Task objective:
Line by line, repeat all the material exactly as it appears.

____________________

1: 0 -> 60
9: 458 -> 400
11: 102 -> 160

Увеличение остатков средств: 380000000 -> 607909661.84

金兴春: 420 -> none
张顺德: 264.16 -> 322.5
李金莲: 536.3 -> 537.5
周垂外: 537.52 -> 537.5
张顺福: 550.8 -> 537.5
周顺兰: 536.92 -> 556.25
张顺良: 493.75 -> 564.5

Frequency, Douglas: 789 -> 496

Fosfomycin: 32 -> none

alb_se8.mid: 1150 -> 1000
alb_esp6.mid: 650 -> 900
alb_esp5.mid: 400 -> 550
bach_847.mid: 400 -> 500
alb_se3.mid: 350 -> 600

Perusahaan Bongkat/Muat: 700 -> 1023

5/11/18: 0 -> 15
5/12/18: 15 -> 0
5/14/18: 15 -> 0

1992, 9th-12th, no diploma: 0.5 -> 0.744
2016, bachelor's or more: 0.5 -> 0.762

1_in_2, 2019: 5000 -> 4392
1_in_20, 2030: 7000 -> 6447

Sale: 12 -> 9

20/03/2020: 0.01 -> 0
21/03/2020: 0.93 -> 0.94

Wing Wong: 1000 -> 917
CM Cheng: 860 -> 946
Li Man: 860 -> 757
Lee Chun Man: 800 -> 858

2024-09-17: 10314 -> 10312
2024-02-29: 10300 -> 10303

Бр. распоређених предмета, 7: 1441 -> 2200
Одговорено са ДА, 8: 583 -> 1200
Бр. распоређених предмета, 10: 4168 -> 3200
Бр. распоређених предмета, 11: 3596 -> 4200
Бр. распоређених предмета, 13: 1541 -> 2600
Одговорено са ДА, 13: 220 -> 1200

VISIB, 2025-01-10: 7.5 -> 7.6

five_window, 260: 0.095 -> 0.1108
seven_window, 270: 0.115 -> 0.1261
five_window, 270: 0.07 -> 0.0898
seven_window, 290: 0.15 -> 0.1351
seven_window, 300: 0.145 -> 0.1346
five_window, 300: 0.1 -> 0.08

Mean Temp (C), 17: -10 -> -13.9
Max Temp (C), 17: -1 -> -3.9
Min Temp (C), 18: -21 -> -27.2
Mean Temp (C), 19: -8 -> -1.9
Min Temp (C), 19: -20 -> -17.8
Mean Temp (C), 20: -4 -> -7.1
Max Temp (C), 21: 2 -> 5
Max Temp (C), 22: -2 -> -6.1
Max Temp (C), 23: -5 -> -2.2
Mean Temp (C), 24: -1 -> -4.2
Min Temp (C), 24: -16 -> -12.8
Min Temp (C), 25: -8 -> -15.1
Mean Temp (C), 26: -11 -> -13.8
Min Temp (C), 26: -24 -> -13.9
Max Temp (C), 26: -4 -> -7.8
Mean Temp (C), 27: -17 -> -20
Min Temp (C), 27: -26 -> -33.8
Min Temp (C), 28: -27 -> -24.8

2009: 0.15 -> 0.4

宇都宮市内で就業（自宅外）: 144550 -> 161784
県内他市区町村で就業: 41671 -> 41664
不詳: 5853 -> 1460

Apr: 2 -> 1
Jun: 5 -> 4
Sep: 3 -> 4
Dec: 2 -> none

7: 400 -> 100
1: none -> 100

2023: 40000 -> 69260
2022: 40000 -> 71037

____________________

Reply to the task:
1: 0 -> 60
9: 458 -> 400
11: 102 -> 160

Увеличение остатков средств: 380000000 -> 607909661.84

金兴春: 420 -> none
张顺德: 264.16 -> 322.5
李金莲: 536.3 -> 537.5
周垂外: 537.52 -> 537.5
张顺福: 550.8 -> 537.5
周顺兰: 536.92 -> 556.25
张顺良: 493.75 -> 564.5

Frequency, Douglas: 789 -> 496

Fosfomycin: 32 -> none

alb_se8.mid: 1150 -> 1000
alb_esp6.mid: 650 -> 900
alb_esp5.mid: 400 -> 550
bach_847.mid: 400 -> 500
alb_se3.mid: 350 -> 600

Perusahaan Bongkat/Muat: 700 -> 1023

5/11/18: 0 -> 15
5/12/18: 15 -> 0
5/14/18: 15 -> 0

1992, 9th-12th, no diploma: 0.5 -> 0.744
2016, bachelor's or more: 0.5 -> 0.762

1_in_2, 2019: 5000 -> 4392
1_in_20, 2030: 7000 -> 6447

Sale: 12 -> 9

20/03/2020: 0.01 -> 0
21/03/2020: 0.93 -> 0.94

Wing Wong: 1000 -> 917
CM Cheng: 860 -> 946
Li Man: 860 -> 757
Lee Chun Man: 800 -> 858

2024-09-17: 10314 -> 10312
2024-02-29: 10300 -> 10303

Бр. распоређених предмета, 7: 1441 -> 2200
Одговорено са ДА, 8: 583 -> 1200
Бр. распоређених предмета, 10: 4168 -> 3200
Бр. распоређених предмета, 11: 3596 -> 4200
Бр. распоређених предмета, 13: 1541 -> 2600
Одговорено са ДА, 13: 220 -> 1200

VISIB, 2025-01-10: 7.5 -> 7.6

five_window, 260: 0.095 -> 0.1108
seven_window, 270: 0.115 -> 0.1261
five_window, 270: 0.07 -> 0.0898
seven_window, 290: 0.15 -> 0.1351
seven_window, 300: 0.145 -> 0.1346
five_window, 300: 0.1 -> 0.08

Mean Temp (C), 17: -10 -> -13.9
Max Temp (C), 17: -1 -> -3.9
Min Temp (C), 18: -21 -> -27.2
Mean Temp (C), 19: -8 -> -1.9
Min Temp (C), 19: -20 -> -17.8
Mean Temp (C), 20: -4 -> -7.1
Max Temp (C), 21: 2 -> 5
Max Temp (C), 22: -2 -> -6.1
Max Temp (C), 23: -5 -> -2.2
Mean Temp (C), 24: -1 -> -4.2
Min Temp (C), 24: -16 -> -12.8
Min Temp (C), 25: -8 -> -15.1
Mean Temp (C), 26: -11 -> -13.8
Min Temp (C), 26: -24 -> -13.9
Max Temp (C), 26: -4 -> -7.8
Mean Temp (C), 27: -17 -> -20
Min Temp (C), 27: -26 -> -33.8
Min Temp (C), 28: -27 -> -24.8

2009: 0.15 -> 0.4

宇都宮市内で就業（自宅外）: 144550 -> 161784
県内他市区町村で就業: 41671 -> 41664
不詳: 5853 -> 1460

Apr: 2 -> 1
Jun: 5 -> 4
Sep: 3 -> 4
Dec: 2 -> none

7: 400 -> 100
1: none -> 100

2023: 40000 -> 69260
2022: 40000 -> 71037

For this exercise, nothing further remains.